- Data lines -

######

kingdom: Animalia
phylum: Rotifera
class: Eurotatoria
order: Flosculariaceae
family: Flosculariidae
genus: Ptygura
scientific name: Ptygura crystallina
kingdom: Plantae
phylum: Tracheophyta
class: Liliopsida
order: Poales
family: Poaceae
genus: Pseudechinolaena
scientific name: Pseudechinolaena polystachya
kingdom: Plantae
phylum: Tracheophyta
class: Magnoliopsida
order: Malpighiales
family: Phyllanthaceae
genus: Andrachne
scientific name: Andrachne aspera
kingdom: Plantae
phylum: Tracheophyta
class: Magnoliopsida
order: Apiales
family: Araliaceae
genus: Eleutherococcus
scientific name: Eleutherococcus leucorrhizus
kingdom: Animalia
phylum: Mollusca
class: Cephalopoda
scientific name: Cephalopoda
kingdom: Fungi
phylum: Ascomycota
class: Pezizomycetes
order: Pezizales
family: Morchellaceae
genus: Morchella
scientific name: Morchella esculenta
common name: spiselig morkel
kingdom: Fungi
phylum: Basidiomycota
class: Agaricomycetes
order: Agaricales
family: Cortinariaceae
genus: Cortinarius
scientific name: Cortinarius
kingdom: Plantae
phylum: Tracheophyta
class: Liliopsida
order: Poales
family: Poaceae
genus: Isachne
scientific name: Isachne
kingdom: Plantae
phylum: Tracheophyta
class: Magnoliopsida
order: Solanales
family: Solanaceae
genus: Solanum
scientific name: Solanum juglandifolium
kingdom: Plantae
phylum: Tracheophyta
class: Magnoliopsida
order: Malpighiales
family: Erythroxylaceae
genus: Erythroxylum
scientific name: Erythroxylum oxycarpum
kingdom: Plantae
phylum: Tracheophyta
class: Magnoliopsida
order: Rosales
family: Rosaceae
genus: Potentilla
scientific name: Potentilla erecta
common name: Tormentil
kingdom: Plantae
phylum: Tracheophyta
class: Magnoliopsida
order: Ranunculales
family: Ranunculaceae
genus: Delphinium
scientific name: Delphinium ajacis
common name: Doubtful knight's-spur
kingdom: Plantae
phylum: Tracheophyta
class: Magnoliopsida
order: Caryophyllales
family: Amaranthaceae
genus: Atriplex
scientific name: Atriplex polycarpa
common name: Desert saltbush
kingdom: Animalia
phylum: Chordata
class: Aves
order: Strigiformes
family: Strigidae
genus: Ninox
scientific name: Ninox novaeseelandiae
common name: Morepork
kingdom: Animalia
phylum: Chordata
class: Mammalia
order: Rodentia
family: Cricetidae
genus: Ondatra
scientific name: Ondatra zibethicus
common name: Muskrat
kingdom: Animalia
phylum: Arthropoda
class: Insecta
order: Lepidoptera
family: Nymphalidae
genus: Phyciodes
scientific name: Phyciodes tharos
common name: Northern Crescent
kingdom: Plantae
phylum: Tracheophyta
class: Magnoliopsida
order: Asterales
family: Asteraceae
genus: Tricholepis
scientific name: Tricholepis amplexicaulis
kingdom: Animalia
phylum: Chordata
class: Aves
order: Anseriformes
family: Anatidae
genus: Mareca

######

Can you edit the lines of all the items above so that each "common name" becomes "vernacular name", leaving everything else unchanged?

- Result -
kingdom: Animalia
phylum: Rotifera
class: Eurotatoria
order: Flosculariaceae
family: Flosculariidae
genus: Ptygura
scientific name: Ptygura crystallina
kingdom: Plantae
phylum: Tracheophyta
class: Liliopsida
order: Poales
family: Poaceae
genus: Pseudechinolaena
scientific name: Pseudechinolaena polystachya
kingdom: Plantae
phylum: Tracheophyta
class: Magnoliopsida
order: Malpighiales
family: Phyllanthaceae
genus: Andrachne
scientific name: Andrachne aspera
kingdom: Plantae
phylum: Tracheophyta
class: Magnoliopsida
order: Apiales
family: Araliaceae
genus: Eleutherococcus
scientific name: Eleutherococcus leucorrhizus
kingdom: Animalia
phylum: Mollusca
class: Cephalopoda
scientific name: Cephalopoda
kingdom: Fungi
phylum: Ascomycota
class: Pezizomycetes
order: Pezizales
family: Morchellaceae
genus: Morchella
scientific name: Morchella esculenta
vernacular name: spiselig morkel
kingdom: Fungi
phylum: Basidiomycota
class: Agaricomycetes
order: Agaricales
family: Cortinariaceae
genus: Cortinarius
scientific name: Cortinarius
kingdom: Plantae
phylum: Tracheophyta
class: Liliopsida
order: Poales
family: Poaceae
genus: Isachne
scientific name: Isachne
kingdom: Plantae
phylum: Tracheophyta
class: Magnoliopsida
order: Solanales
family: Solanaceae
genus: Solanum
scientific name: Solanum juglandifolium
kingdom: Plantae
phylum: Tracheophyta
class: Magnoliopsida
order: Malpighiales
family: Erythroxylaceae
genus: Erythroxylum
scientific name: Erythroxylum oxycarpum
kingdom: Plantae
phylum: Tracheophyta
class: Magnoliopsida
order: Rosales
family: Rosaceae
genus: Potentilla
scientific name: Potentilla erecta
vernacular name: Tormentil
kingdom: Plantae
phylum: Tracheophyta
class: Magnoliopsida
order: Ranunculales
family: Ranunculaceae
genus: Delphinium
scientific name: Delphinium ajacis
vernacular name: Doubtful knight's-spur
kingdom: Plantae
phylum: Tracheophyta
class: Magnoliopsida
order: Caryophyllales
family: Amaranthaceae
genus: Atriplex
scientific name: Atriplex polycarpa
vernacular name: Desert saltbush
kingdom: Animalia
phylum: Chordata
class: Aves
order: Strigiformes
family: Strigidae
genus: Ninox
scientific name: Ninox novaeseelandiae
vernacular name: Morepork
kingdom: Animalia
phylum: Chordata
class: Mammalia
order: Rodentia
family: Cricetidae
genus: Ondatra
scientific name: Ondatra zibethicus
vernacular name: Muskrat
kingdom: Animalia
phylum: Arthropoda
class: Insecta
order: Lepidoptera
family: Nymphalidae
genus: Phyciodes
scientific name: Phyciodes tharos
vernacular name: Northern Crescent
kingdom: Plantae
phylum: Tracheophyta
class: Magnoliopsida
order: Asterales
family: Asteraceae
genus: Tricholepis
scientific name: Tricholepis amplexicaulis
kingdom: Animalia
phylum: Chordata
class: Aves
order: Anseriformes
family: Anatidae
genus: Mareca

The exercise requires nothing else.